O Metrópoles revelou que o Agibank foi um dos bancos que tiveram crescimento vertiginoso nos últimos cinco anos. O banco tinha 20 mil empréstimos ativos em junho de 2021 e chegou a 409 mil em outubro do mesmo ano.

Os dados foram obtidos por meio da Lei de Acesso à Informação junto ao INSS. Entre janeiro de 2020 e outubro de 2025, o faturamento das 87 instituições financeiras habilitadas pelo instituto para fazer consignados dobrou e chegou a R$ 466 bilhões.

Consignados com mortos

Entre os achados, há uma quantidade grande de contratos sem consentimento dos beneficiários. O mais grave deles foi sobre os mortos. Foram identificados 1.192 contratos assinados após a data do óbito somente entre 2023 e 2025.

Também foram feitas operações de refinanciamento com taxas de juros muito abaixo do teto de 1,85% ao mês. Mais de 33 mil contratos foram feitos com taxas inferiores a 1% e 5,2 mil com taxas abaixo de 0,4%.

A suspeita é de que os montantes não condizentes com valor de mercado tenham sido registrados para não chamar atenção das autoridades e fazer com que esses contratos ficassem abaixo do radar de controles de regularidade desses empréstimos.

Explosão de consignados

O Agibank acumula reclamações no Judiciário sobre portabilidade indevida de suas contas de aposentadoria para o banco.

Na área de consignados, o Agibank tem recebido condenações para indenizar aposentados por descontos indevidos de empréstimos. Sentenças levantadas pela reportagem mostram casos em que o banco não apresenta à Justiça prova mínima de que um aposentado contratou seus serviços.

Nos últimos meses, o INSS chegou a suspender o contrato dele em razão dessas queixas. O banco acabou assinando um termo de ajustamento de conduta no qual se comprometeu a não dificultar mais a portabilidade para outras instituições e a ser mais transparente com os segurados. Com conclusão da investigação, o banco volta a ser punido.

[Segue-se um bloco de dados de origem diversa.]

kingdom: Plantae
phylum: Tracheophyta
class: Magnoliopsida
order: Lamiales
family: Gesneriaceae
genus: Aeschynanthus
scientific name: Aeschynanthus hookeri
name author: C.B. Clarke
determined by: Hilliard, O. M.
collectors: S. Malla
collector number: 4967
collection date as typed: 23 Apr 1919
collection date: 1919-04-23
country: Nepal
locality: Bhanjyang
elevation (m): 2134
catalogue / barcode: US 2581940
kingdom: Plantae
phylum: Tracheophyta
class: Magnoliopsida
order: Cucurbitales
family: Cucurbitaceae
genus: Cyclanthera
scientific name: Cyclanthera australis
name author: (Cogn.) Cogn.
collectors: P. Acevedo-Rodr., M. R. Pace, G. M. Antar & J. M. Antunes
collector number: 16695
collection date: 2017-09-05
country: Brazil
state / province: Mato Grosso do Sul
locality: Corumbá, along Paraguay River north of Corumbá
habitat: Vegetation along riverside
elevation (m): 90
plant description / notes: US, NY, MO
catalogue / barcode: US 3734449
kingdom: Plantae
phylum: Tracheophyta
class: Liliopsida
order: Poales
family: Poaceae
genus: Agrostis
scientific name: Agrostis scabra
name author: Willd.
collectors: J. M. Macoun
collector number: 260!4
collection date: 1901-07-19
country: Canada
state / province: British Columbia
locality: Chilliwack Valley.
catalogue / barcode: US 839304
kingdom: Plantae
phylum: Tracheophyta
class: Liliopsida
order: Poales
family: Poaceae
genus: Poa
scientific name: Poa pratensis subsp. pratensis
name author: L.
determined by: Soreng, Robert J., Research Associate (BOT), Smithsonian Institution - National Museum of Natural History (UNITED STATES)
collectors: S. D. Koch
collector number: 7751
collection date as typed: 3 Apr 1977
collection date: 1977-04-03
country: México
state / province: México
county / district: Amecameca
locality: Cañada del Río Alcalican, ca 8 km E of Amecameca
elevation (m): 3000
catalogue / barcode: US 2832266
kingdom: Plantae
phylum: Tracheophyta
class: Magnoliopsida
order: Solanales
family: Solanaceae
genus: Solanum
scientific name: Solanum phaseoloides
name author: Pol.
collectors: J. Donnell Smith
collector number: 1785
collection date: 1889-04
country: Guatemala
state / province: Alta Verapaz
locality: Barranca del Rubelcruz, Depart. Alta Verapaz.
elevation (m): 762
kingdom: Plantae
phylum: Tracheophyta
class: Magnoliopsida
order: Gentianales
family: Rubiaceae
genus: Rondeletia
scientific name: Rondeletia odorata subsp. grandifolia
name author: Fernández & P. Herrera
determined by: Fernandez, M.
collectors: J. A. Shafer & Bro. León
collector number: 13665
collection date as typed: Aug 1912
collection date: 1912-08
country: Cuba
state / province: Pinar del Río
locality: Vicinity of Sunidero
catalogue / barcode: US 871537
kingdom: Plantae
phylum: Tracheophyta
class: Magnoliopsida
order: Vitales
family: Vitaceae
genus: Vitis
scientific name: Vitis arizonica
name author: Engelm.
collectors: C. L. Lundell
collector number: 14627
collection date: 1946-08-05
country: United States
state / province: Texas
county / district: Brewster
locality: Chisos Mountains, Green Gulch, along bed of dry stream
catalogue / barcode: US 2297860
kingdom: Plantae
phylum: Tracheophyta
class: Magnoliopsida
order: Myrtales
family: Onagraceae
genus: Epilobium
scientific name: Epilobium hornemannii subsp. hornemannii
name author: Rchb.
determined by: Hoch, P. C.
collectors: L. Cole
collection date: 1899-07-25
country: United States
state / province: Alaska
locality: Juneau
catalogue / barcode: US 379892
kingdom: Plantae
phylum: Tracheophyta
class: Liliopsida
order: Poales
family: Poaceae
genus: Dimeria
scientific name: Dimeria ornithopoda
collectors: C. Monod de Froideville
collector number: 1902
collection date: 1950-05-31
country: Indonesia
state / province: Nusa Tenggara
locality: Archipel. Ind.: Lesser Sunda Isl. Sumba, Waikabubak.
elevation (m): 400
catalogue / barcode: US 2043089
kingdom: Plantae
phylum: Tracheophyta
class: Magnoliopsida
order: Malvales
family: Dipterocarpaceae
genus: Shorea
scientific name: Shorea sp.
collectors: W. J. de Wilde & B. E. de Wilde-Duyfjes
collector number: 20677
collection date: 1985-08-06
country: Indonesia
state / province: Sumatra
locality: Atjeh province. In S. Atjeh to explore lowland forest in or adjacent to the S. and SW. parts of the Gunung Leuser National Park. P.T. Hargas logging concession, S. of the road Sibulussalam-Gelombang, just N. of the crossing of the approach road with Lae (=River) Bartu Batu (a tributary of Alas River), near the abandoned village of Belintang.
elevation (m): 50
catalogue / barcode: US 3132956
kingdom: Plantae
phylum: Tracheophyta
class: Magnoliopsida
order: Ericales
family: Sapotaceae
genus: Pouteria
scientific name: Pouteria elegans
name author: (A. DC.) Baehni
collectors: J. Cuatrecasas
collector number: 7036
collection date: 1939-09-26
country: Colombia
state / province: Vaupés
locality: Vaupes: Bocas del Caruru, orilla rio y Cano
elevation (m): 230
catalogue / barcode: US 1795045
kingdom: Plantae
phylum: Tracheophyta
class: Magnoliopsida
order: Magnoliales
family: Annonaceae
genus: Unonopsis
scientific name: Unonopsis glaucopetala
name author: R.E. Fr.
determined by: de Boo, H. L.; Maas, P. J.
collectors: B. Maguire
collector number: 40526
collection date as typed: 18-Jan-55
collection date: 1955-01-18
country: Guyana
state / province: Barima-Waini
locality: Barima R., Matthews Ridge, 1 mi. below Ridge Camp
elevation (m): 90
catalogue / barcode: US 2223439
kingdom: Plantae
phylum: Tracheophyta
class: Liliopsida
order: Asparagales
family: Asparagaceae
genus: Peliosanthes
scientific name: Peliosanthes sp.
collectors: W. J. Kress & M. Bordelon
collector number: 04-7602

Antes de ser um banco, o Agibank chamava-se Agiplan e era um correspondente bancário do empresário gaúcho Marciano Testa. Em 2016, ele adquiriu o falido Banco Gerador, de Recife, e mudou seu nome dois anos depois. Em 2019, passou a oferecer crédito consignado e, em 2020, assinou seu termo de cooperação com o INSS para poder oferecer o produto a aposentados.

O que diz o Agibank

Em nota enviada ao Metrópoles, o Agibank  afirmou ter tomado conhecimento da suspensão sem ter sido previamente comunicado “ou mesmo com a oportunidade de apresentar defesa e esclarecimentos”. O banco diz que solicitou acesso aos autos ao INSS, “a fim de que possa realizar uma análise detalhada dos apontamentos apresentados pela autarquia e pela CGU”.

“A instituição reafirma que todos os contratos seguem protocolos rigorosos de segurança, como biometria facial, validação documental e cruzamento de dados em bases oficiais”.

O banco diz que desconhece contratações irregulares, mas caso sejam constatadas, serão adotadas providências para saneamento dos trâmites internos, “além de absorver integralmente o seu impacto, sem qualquer ônus para clientes ou para o INSS, com ressarcimento integral dos valores envolvidos”.

“O Agibank informa que todas as demais operações e atendimento seguem funcionando normalmente, incluindo pagamento de benefícios e outros serviços”, completa a nota.